Document extract:
# # # # # # #

But, someone says, “I read a first-person account of creepy behavior, and here is my response, which advocates extreme violence,” and I must believe that the story said person cites actually says what she says it does, or justifies the response she advocates?

No, not really.

Look, I’m not sure why you’re arguing with me. I’m pretty sure that essentially we’re in agreement.

I cited some personal experience which leads me to believe that some people react to vague feelings that something wrong is going on exactly as if something had actually happened. Having been on the receiving end of that, I’m not at all comfortable with that. I think that’s pretty understandable. That’s too close to the Bush doctrine for my comfort.

That’s all. What are you taking exception to? Seriously,

A first-person account is someone saying “x happened to me,” not someone saying “someone told me x happened to them,” or “I read a story online about x happening to someone.”

Well, for one thing, that you’re not paying enough attention to the distinction between “someone who thinks that there’s imminent danger of a pedophile kidnapping a child”, which is something that almost never happens, and “someone who thinks that a creepy dude is being lewd/threatening/criminal at her in a public place”, which is something that happens all the time.

In other words, your personal experience with being falsely suspected of being a pedophile child-kidnapper is not really very relevant to accounts by women of being followed by creepy dudes in a Walmart.

Nobody’s saying that you “must believe” that her response is correct or that her reporting is accurate. It’s taking all our time just trying to get you and some other posters in this thread to realize that it’s not particularly reasonable to believe that she’s advocating violence against innocent people just for “looking creepy”.

# # # # # # #

Listed records:
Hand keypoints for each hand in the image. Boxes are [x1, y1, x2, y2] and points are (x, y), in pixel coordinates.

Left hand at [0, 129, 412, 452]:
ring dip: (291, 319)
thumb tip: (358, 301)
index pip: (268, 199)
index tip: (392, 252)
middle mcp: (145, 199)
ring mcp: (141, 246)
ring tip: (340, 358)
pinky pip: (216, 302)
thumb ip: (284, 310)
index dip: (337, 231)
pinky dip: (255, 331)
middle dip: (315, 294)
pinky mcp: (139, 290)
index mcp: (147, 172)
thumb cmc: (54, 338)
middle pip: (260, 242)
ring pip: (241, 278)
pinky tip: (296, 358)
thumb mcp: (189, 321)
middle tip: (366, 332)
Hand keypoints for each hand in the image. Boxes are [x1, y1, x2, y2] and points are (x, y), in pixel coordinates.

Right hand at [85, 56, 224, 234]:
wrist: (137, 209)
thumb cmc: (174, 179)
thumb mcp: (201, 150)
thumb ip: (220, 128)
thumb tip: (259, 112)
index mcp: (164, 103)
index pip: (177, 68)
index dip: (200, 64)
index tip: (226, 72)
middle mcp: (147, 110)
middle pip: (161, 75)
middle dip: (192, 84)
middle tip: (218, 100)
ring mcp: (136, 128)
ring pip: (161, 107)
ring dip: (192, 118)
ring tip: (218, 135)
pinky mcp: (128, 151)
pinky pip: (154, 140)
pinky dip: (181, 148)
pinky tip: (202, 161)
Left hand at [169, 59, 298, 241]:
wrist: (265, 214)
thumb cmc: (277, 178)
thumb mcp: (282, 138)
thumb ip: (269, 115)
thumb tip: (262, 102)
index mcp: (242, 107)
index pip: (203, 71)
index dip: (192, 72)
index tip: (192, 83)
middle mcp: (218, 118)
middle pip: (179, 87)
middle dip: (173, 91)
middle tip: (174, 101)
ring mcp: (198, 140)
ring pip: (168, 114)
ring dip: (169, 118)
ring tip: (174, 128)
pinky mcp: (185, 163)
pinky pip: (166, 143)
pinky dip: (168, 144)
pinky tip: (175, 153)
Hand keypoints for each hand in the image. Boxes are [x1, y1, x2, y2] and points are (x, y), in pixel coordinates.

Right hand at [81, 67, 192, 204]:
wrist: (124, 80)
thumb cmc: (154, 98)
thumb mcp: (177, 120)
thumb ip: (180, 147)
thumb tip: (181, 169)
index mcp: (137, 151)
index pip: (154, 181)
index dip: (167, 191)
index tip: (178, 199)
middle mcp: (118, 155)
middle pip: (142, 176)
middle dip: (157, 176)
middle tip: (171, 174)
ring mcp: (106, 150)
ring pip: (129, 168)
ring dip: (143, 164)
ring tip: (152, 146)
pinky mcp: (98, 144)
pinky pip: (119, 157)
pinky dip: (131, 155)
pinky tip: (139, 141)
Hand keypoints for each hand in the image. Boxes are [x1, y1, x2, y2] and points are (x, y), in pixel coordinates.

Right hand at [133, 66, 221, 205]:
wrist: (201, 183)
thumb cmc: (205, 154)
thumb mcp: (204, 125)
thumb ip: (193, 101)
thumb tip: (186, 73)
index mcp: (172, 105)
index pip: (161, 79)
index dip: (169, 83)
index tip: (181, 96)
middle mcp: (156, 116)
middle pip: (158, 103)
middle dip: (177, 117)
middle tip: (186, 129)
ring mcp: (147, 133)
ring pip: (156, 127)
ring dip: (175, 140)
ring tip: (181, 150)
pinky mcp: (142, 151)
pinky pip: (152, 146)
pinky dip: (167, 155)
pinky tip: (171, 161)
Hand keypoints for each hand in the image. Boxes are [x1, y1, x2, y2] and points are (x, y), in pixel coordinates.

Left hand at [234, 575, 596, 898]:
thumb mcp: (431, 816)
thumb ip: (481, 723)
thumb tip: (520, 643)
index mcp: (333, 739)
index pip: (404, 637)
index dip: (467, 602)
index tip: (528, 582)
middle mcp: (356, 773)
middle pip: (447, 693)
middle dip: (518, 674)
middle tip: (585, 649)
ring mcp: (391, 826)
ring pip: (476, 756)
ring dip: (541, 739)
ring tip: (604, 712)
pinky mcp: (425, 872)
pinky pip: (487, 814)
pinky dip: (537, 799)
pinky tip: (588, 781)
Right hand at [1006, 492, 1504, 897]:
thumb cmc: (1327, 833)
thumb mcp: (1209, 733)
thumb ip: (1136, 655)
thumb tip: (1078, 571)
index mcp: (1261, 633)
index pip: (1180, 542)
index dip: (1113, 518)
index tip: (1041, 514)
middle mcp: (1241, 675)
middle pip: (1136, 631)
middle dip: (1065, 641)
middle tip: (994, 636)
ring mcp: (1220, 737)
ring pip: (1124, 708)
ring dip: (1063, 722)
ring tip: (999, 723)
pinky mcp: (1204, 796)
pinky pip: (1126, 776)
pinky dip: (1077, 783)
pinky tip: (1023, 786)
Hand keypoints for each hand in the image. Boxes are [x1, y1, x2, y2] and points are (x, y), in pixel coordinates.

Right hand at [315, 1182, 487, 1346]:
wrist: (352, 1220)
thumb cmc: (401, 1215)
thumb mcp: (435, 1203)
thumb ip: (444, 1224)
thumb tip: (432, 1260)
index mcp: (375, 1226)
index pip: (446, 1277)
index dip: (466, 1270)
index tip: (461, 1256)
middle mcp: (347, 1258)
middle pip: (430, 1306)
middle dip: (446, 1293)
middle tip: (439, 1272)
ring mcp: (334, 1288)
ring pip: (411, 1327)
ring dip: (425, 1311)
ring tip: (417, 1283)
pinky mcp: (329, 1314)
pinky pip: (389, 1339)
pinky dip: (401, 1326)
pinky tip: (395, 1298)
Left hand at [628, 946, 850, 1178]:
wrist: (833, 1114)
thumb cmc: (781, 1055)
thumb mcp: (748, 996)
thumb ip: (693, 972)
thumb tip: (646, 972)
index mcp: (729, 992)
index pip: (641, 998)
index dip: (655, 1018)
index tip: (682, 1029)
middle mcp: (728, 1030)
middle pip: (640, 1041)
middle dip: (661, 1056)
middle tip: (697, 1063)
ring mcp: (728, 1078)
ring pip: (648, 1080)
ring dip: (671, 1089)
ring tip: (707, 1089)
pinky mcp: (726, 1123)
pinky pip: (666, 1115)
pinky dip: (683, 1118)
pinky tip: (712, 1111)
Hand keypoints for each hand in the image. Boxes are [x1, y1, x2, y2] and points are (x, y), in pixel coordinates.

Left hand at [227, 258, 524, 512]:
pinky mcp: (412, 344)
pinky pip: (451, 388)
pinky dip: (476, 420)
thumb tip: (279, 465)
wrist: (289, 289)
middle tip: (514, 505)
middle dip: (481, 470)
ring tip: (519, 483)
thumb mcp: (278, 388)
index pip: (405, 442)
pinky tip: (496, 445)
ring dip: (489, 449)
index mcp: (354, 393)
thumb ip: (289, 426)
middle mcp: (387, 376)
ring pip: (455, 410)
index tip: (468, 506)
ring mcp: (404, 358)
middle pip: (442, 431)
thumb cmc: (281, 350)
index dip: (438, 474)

# # # # # # #

Task instructions:
1. Answer these questions about the forum discussion:
(a) What doctrine does one poster say this reaction to vague feelings comes too close to?
(b) How is a first-person account defined?
(c) Where were the women in the accounts followed by creepy dudes?
2. Continue the forum discussion from its last sentence.
The items are not needed for any task.

Answer list:
1.
(a) The Bush doctrine.
(b) It is someone saying "x happened to me."
(c) In a Walmart.

2.
My concern is that some seem to think that “being lewd/threatening/criminal at her in a public place” (or anywhere else) should purely be a subjective determination made by the person who perceives him or herself to be the object of such lewd, etc. behavior. You know, in the eye of the beholder, like that.

I disagree. I don’t think you’ll persuade me otherwise.

And, by the way, the social media post that set off this whole thing only mentioned “following,” not masturbating, rubbing up against, etc. You seem to be saying that I’m expanding the discussion past the original bounds (which is absolutely true – so what? That happens in discussions). But so are you. If I’m moving the goalposts, so are you.

I’m well aware that they are very different things.

True. And, by the same token, the experience of women being followed (assuming they are in fact being followed, and not just seeing some dude shopping for the same stuff they’re shopping for) is not very relevant to my personal experience with being falsely suspected.

Well, she’s clearly advocating that women use extreme, even lethal, violence against men who are following them. Even if the (unnamed, unquoted, uncited) women are right about being followed, there are more appropriate responses than bashing someone’s face in with canned goods, or shooting that person (that said, once a creep touches a woman, all bets are off, he’s asking for whatever he gets).

Who, specifically, is advocating for that position? I don’t see anybody arguing for it in this thread, or in the viral post that spawned it.

Nowhere does she say that “following them” is the only thing these “creepy dudes” are doing that the women object to.

Again, you’re jumping to the conclusion that the woman who wrote the post, or the women whose accounts she’s responding to, are probably overreacting to innocent behavior on the part of men who don’t deserve such an extreme response.

What I keep having to point out is that that’s a conclusion you’re jumping to, not one necessarily implied by the words of the post in question.

Ok, fine, forget it. I read a bit of that into the viral post that was the subject of the OP. You don’t.

I don’t think we’re going to have a meeting of the minds on this.

On the rest of it, I think we’re actually closer that you believe.

Well, you got me there. She doesn’t say that “following” is the only thing these guys are doing. I absolutely concede that point.

There is, in fact, an infinite number of other things that she doesn’t say.